Exercise details -> Copy out the data below. Keep every word as it is.

Excerpted records ->

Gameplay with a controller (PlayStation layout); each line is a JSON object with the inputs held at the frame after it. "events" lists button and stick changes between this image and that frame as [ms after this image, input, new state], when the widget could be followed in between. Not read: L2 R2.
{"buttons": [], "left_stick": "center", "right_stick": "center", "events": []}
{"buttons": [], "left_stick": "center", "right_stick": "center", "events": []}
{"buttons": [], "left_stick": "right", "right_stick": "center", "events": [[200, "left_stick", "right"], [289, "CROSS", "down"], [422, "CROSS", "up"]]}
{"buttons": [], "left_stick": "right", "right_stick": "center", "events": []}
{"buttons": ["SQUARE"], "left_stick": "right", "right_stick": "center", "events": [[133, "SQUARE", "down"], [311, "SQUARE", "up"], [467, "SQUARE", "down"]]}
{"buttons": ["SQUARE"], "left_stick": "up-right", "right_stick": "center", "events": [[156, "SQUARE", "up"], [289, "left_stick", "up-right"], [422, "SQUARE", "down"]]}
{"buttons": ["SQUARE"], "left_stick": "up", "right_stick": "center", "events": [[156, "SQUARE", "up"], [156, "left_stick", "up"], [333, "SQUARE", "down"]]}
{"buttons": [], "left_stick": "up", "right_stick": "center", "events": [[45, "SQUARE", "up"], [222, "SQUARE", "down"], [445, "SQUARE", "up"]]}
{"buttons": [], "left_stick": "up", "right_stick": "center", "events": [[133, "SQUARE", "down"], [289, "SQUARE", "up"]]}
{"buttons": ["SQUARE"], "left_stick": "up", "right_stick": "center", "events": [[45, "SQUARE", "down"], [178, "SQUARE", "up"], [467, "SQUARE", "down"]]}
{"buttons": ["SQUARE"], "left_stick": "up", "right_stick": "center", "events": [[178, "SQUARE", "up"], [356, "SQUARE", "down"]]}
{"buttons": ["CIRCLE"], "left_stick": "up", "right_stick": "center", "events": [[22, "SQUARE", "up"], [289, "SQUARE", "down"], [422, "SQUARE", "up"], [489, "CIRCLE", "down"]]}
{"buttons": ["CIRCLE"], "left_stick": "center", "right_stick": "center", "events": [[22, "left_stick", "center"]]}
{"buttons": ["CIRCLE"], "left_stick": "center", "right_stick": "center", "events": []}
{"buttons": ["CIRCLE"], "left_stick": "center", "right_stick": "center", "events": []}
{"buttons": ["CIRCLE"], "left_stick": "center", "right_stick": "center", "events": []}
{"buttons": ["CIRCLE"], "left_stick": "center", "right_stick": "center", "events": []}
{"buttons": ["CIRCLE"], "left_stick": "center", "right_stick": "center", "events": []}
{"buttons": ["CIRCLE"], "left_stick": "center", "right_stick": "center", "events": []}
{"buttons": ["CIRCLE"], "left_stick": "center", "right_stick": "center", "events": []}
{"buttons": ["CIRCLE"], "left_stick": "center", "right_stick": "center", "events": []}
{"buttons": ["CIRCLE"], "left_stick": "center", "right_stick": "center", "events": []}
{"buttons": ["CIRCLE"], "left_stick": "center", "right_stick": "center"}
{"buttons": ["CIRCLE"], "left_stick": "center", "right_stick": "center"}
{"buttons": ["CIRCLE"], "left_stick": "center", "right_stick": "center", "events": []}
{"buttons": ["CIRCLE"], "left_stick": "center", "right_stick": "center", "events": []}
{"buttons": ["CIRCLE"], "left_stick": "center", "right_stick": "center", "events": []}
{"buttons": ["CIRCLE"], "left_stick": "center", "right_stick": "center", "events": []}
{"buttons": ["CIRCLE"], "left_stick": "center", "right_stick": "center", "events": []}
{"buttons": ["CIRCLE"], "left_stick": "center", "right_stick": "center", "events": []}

Response area ->
Gameplay with a controller (PlayStation layout); each line is a JSON object with the inputs held at the frame after it. "events" lists button and stick changes between this image and that frame as [ms after this image, input, new state], when the widget could be followed in between. Not read: L2 R2.
{"buttons": [], "left_stick": "center", "right_stick": "center", "events": []}
{"buttons": [], "left_stick": "center", "right_stick": "center", "events": []}
{"buttons": [], "left_stick": "right", "right_stick": "center", "events": [[200, "left_stick", "right"], [289, "CROSS", "down"], [422, "CROSS", "up"]]}
{"buttons": [], "left_stick": "right", "right_stick": "center", "events": []}
{"buttons": ["SQUARE"], "left_stick": "right", "right_stick": "center", "events": [[133, "SQUARE", "down"], [311, "SQUARE", "up"], [467, "SQUARE", "down"]]}
{"buttons": ["SQUARE"], "left_stick": "up-right", "right_stick": "center", "events": [[156, "SQUARE", "up"], [289, "left_stick", "up-right"], [422, "SQUARE", "down"]]}
{"buttons": ["SQUARE"], "left_stick": "up", "right_stick": "center", "events": [[156, "SQUARE", "up"], [156, "left_stick", "up"], [333, "SQUARE", "down"]]}
{"buttons": [], "left_stick": "up", "right_stick": "center", "events": [[45, "SQUARE", "up"], [222, "SQUARE", "down"], [445, "SQUARE", "up"]]}
{"buttons": [], "left_stick": "up", "right_stick": "center", "events": [[133, "SQUARE", "down"], [289, "SQUARE", "up"]]}
{"buttons": ["SQUARE"], "left_stick": "up", "right_stick": "center", "events": [[45, "SQUARE", "down"], [178, "SQUARE", "up"], [467, "SQUARE", "down"]]}
{"buttons": ["SQUARE"], "left_stick": "up", "right_stick": "center", "events": [[178, "SQUARE", "up"], [356, "SQUARE", "down"]]}
{"buttons": ["CIRCLE"], "left_stick": "up", "right_stick": "center", "events": [[22, "SQUARE", "up"], [289, "SQUARE", "down"], [422, "SQUARE", "up"], [489, "CIRCLE", "down"]]}
{"buttons": ["CIRCLE"], "left_stick": "center", "right_stick": "center", "events": [[22, "left_stick", "center"]]}
{"buttons": ["CIRCLE"], "left_stick": "center", "right_stick": "center", "events": []}
{"buttons": ["CIRCLE"], "left_stick": "center", "right_stick": "center", "events": []}
{"buttons": ["CIRCLE"], "left_stick": "center", "right_stick": "center", "events": []}
{"buttons": ["CIRCLE"], "left_stick": "center", "right_stick": "center", "events": []}
{"buttons": ["CIRCLE"], "left_stick": "center", "right_stick": "center", "events": []}
{"buttons": ["CIRCLE"], "left_stick": "center", "right_stick": "center", "events": []}
{"buttons": ["CIRCLE"], "left_stick": "center", "right_stick": "center", "events": []}
{"buttons": ["CIRCLE"], "left_stick": "center", "right_stick": "center", "events": []}
{"buttons": ["CIRCLE"], "left_stick": "center", "right_stick": "center", "events": []}
{"buttons": ["CIRCLE"], "left_stick": "center", "right_stick": "center"}
{"buttons": ["CIRCLE"], "left_stick": "center", "right_stick": "center"}
{"buttons": ["CIRCLE"], "left_stick": "center", "right_stick": "center", "events": []}
{"buttons": ["CIRCLE"], "left_stick": "center", "right_stick": "center", "events": []}
{"buttons": ["CIRCLE"], "left_stick": "center", "right_stick": "center", "events": []}
{"buttons": ["CIRCLE"], "left_stick": "center", "right_stick": "center", "events": []}
{"buttons": ["CIRCLE"], "left_stick": "center", "right_stick": "center", "events": []}
{"buttons": ["CIRCLE"], "left_stick": "center", "right_stick": "center", "events": []}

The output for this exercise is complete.